◆ ESTRATTO SCELTO
'''
Ma che tipo di acquisti digitali compiono le PA? Nel 2017 oltre la metà del valore degli acquisti digitali era relativo a servizi ICT e software On premise. I fornitori di queste soluzioni sono quelli con cui si registrano le maggiori criticità, anche se il 75% delle PA non ne misura mai le performance, e le procedure con cui collaborare meglio con i privati sono usate ancora pochissimo.

Nonostante l’assenza di una valutazione strutturata, la PA si dichiara mediamente poco soddisfatta: il 53% degli enti è insoddisfatto dei fornitori digitali nel suggerire nuove soluzioni, e il 54% giudica ancora insufficiente la capacità delle imprese di collaborare nel definire e attuare idee innovative.

Fatturazione elettronica e Open data

La Fatturazione elettronica verso la PA (FatturaPA) è ormai un progetto consolidato, con oltre 100 milioni di fatture elettroniche gestite dal Sistema di Interscambio (erano 600 mila a marzo 2015, quando il passaggio è stato reso obbligatorio, e 80 milioni a fine 2017). Solo il 2% di queste è scartato perché non conforme agli standard. La prossima sfida da cogliere riguarda l’obbligo di fatturazione elettronica tra soggetti privati, obbligatoria a partire da gennaio 2019.
'''
◆ OBIETTIVO 1
Stabilisci se ciascuna affermazione concorda con l'estratto sugli acquisti digitali delle PA, rispondendo sì o no e citando le parole decisive dell'estratto: (a) nel 2017 più della metà del valore degli acquisti digitali riguardava servizi ICT e software On premise; (b) la maggior parte delle PA misura regolarmente le performance dei fornitori; (c) il 10% delle fatture elettroniche viene scartato perché non conforme.
L'estratto e l'elenco non hanno alcun legame tra loro.

◆ ELENCO PER L'ESERCIZIO
'''
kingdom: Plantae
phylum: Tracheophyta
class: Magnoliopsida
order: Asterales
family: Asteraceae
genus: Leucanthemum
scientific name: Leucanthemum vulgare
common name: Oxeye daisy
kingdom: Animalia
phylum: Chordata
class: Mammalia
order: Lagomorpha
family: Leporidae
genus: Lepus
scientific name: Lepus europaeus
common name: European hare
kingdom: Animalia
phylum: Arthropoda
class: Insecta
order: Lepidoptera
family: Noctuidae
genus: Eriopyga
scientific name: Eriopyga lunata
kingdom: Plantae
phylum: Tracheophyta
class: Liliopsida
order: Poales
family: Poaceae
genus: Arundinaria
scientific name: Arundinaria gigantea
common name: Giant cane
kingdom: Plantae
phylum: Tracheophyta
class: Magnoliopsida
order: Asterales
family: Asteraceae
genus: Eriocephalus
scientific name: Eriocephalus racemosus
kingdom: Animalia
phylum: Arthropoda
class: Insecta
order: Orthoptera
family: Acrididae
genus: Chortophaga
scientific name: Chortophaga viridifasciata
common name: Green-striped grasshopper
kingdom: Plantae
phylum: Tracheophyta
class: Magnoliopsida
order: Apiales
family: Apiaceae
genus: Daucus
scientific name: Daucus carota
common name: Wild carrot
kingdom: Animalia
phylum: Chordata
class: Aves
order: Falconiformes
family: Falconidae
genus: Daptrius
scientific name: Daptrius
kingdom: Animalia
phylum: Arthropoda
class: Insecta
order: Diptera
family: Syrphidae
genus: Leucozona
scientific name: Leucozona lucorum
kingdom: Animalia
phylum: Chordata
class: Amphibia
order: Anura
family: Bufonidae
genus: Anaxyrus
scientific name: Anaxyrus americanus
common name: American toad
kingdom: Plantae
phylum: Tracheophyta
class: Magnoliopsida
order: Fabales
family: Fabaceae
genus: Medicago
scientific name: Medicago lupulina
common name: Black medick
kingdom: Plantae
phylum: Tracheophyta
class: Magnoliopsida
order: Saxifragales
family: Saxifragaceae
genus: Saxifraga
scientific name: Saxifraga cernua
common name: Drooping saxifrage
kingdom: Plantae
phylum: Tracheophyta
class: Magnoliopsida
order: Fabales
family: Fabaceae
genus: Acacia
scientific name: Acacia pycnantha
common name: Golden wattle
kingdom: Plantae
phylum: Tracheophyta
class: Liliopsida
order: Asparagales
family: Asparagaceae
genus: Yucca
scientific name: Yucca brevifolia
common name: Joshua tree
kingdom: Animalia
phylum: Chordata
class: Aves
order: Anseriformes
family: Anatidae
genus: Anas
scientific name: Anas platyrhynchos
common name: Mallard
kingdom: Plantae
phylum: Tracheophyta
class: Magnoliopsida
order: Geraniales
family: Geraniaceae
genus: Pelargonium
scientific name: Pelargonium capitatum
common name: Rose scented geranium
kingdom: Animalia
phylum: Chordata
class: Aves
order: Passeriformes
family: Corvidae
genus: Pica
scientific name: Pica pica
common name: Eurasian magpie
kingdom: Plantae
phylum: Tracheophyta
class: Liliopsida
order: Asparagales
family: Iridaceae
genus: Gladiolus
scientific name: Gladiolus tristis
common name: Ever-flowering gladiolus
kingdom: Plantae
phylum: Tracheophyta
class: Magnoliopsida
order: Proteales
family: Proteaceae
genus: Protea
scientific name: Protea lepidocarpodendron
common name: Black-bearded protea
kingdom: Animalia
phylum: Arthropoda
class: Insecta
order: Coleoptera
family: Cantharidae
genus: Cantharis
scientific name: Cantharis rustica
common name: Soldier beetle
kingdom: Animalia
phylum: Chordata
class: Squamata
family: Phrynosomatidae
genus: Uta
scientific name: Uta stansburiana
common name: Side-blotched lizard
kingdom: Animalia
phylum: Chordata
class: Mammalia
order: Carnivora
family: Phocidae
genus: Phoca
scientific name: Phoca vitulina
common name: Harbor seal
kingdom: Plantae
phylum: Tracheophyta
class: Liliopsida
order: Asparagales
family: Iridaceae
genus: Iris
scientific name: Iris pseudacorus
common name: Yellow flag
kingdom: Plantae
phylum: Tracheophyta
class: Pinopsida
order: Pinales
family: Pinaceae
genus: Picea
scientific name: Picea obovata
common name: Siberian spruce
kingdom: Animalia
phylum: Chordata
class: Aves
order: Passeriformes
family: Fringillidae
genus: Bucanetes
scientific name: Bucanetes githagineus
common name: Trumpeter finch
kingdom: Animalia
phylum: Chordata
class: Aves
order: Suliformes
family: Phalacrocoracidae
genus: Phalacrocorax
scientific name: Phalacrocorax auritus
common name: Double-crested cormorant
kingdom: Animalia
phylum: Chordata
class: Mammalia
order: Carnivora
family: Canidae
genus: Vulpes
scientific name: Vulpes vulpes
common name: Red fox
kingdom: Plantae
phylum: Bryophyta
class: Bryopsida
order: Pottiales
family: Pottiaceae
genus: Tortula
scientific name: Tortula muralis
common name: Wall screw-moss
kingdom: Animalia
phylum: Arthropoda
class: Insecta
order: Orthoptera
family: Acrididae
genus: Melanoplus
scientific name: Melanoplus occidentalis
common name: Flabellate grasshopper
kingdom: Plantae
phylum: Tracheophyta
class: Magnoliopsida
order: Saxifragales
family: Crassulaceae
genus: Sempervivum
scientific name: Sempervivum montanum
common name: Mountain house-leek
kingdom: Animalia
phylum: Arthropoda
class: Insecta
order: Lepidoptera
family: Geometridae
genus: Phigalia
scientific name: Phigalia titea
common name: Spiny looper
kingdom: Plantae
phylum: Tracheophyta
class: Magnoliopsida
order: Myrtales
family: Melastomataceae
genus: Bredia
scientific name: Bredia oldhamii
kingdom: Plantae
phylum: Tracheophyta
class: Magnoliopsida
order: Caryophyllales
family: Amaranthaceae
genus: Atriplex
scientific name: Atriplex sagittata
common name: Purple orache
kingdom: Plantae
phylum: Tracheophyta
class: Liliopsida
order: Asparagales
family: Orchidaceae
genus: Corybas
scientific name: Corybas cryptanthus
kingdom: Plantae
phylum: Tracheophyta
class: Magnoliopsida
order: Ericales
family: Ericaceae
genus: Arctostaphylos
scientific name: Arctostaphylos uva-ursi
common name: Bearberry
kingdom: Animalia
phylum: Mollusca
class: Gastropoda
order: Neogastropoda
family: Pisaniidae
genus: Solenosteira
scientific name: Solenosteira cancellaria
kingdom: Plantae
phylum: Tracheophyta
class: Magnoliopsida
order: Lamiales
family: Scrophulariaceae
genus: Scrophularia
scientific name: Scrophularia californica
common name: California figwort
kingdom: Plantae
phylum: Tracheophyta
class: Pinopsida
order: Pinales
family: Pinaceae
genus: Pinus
'''
◆ OBIETTIVO 2
Estrai dall'elenco, senza alcuna modifica, le righe che vanno da quella con "common name: Red fox" a quella con "scientific name: Sempervivum montanum", comprese entrambe.

◆ RISULTATO DELL'ESERCIZIO 1
(a) Sì: "Nel 2017 oltre la metà del valore degli acquisti digitali era relativo a servizi ICT e software On premise."
(b) No: "il 75% delle PA non ne misura mai le performance"
(c) No: "Solo il 2% di queste è scartato perché non conforme agli standard."

◆ RISULTATO DELL'ESERCIZIO 2
common name: Red fox
kingdom: Plantae
phylum: Bryophyta
class: Bryopsida
order: Pottiales
family: Pottiaceae
genus: Tortula
scientific name: Tortula muralis
common name: Wall screw-moss
kingdom: Animalia
phylum: Arthropoda
class: Insecta
order: Orthoptera
family: Acrididae
genus: Melanoplus
scientific name: Melanoplus occidentalis
common name: Flabellate grasshopper
kingdom: Plantae
phylum: Tracheophyta
class: Magnoliopsida
order: Saxifragales
family: Crassulaceae
genus: Sempervivum
scientific name: Sempervivum montanum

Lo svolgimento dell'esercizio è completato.